Zika virus vaccine used to battle brain cancer


Thursday, 14 March, 2024


Zika virus vaccine used to battle brain cancer

Scientists at Singapore’s Duke-NUS Medical School have found a way to use the Zika virus to destroy brain cancer cells and inhibit tumour growth, while sparing healthy cells. Their findings, published in the Journal of Translational Medicine, potentially offer a new treatment alternative for brain cancer patients who currently have a poor prognosis.

Glioblastoma multiforme is the most common malignant brain cancer, with more than 300,000 patients diagnosed annually worldwide. Survival rates for such patients are poor (around 15 months), mainly due to high incidence of tumour recurrence and limited treatment options. For such patients, oncolytic virotherapy — or the use of engineered viruses to infect and kill cancer cells — may address the current therapeutic challenges. Zika virus is one such option in early development.

The Duke-NUS team sought to investigate Zika virus live-attenuated vaccine (ZIKV-LAV) strains, which are ‘weakened’ viruses with limited ability to infect healthy cells but can still grow rapidly and spread within a tumour mass. The team discovered that these strains target rapidly proliferating cells over mature cells, making them ideal for targeting fast-growing cancerous cells in the adult brain.

“We selected Zika virus because it naturally infects rapidly multiplying cells in the brain, allowing us to reach cancer cells that are traditionally difficult to target,” said Dr Carla Bianca Luena Victorio, first author of the team’s study. “Our ZIKV-LAV strains also replicate themselves in brain cancer cells, making this a living therapy that can spread and attack neighbouring diseased cells.”

Victorio and her team determined that ZIKV-LAV strains were highly effective in infecting cancer cells as these viruses bind to proteins that are present in high levels only in cancer cells and not in healthy cells. Upon infecting a cancer cell, these virus strains hijack the cell’s resources to reproduce, ultimately killing the cell. As the cancer cell’s protective membrane ruptures upon death, it releases its contents, including virus progeny that can infect and kill neighbouring cancer cells. In addition, some cellular proteins released from the infected cells can activate an immune response to further inhibit tumour growth.

Through their experiments, the team observed that infection from ZIKV-LAV strains caused 65–90% of glioblastoma multiforme tumour cells to die. While the ZIKV-LAV strains also infected 9–20% of cells from blood vessels in the brain, the infection did not kill these healthy cells.

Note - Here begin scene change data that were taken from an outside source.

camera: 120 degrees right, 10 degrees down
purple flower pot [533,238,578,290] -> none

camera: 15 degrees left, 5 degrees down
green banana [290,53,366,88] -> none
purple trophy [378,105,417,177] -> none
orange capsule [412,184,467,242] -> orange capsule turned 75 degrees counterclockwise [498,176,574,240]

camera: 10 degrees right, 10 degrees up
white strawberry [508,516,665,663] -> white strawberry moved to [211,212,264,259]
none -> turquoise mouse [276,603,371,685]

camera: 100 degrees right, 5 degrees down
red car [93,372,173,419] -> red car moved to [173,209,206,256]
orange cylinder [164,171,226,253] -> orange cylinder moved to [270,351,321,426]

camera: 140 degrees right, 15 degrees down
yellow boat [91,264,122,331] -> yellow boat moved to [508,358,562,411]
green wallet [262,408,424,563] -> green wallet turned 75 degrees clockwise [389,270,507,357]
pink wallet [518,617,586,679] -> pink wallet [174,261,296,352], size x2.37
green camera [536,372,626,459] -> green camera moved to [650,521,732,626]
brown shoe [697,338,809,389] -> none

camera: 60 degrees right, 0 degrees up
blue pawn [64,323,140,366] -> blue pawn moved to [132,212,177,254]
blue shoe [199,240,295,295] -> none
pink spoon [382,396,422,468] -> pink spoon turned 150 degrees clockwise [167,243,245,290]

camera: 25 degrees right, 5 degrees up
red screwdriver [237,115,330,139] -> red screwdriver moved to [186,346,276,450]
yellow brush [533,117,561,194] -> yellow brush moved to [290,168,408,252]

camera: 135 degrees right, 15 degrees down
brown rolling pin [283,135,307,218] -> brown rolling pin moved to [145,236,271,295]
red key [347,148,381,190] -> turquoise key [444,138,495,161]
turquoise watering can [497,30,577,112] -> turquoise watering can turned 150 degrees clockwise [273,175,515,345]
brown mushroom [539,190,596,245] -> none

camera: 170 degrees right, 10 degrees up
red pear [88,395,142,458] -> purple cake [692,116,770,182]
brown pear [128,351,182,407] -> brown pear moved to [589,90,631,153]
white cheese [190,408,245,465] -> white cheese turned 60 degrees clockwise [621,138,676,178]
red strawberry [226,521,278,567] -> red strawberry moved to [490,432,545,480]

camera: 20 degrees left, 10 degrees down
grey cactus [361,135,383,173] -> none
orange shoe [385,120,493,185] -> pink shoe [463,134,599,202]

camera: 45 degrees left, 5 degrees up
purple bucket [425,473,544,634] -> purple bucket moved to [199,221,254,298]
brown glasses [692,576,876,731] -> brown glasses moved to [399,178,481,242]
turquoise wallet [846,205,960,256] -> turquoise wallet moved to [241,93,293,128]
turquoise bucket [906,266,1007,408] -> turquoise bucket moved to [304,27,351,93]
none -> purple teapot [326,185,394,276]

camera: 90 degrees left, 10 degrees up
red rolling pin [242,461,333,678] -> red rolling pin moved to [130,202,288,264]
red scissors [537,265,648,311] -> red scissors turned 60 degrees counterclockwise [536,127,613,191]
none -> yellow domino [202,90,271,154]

In contrast, the original parent Zika virus strain killed up to 50% of healthy brain cells.

The scientists also discovered that the ZIKV-LAV strains were not able to reproduce well even when they managed to infect healthy cells; the amount of virus measured in healthy brain cells infected with ZIKV-LAV was only 0.36 to 9 times higher than before infection. In contrast, the amount of virus in brain cancer cells infected with ZIKV-LAV was 100 to a billion times higher than before infection. This further illustrates that conditions in cancer cells are significantly more conducive for virus reproduction than in normal cells.

“We hope to present the Zika virus in a new light by highlighting its potential to kill cancer cells,” said Assistant Professor Ann-Marie Chacko, senior author on the paper. “When a live virus is attenuated, such that it is safe and effective to fight infectious diseases, it can be beneficial to human health — not just as a vaccine but also as a potent tumour-eradicating agent.”

The live attenuated virus strains were originally developed as a vaccine by Professor Ooi Eng Eong’s group at Duke-NUS. As a control, the virus strains were also tested on brain neurons or nerve cells that had been cultivated from human stem cells. This provides a reliable screening tool to assess the safety and efficacy of using the virus as therapy in human cells.

Chacko’s group is improving these and other Zika virus strains to increase their potency in killing not only brain cancer cells, but other types of cancer cells as well, while making them safer for use in patients. They are also modifying the virus so it can be imaged non-invasively after it has been injected into a patient; this will allow doctors to monitor where the virus goes in the patient and how long it is functional in the tumour. To this end, the group is exploring commercialising their virus strains as both a Zika vaccine and treatment for brain cancer, and potentially other cancers as well.

Top image caption: Professor Ooi Eng Eong, Dr Carla Bianca Luena Victorio, Assistant Professor Alfred Sun and Assistant Professor Ann-Marie Chacko with a culture of their Zika vaccine strains.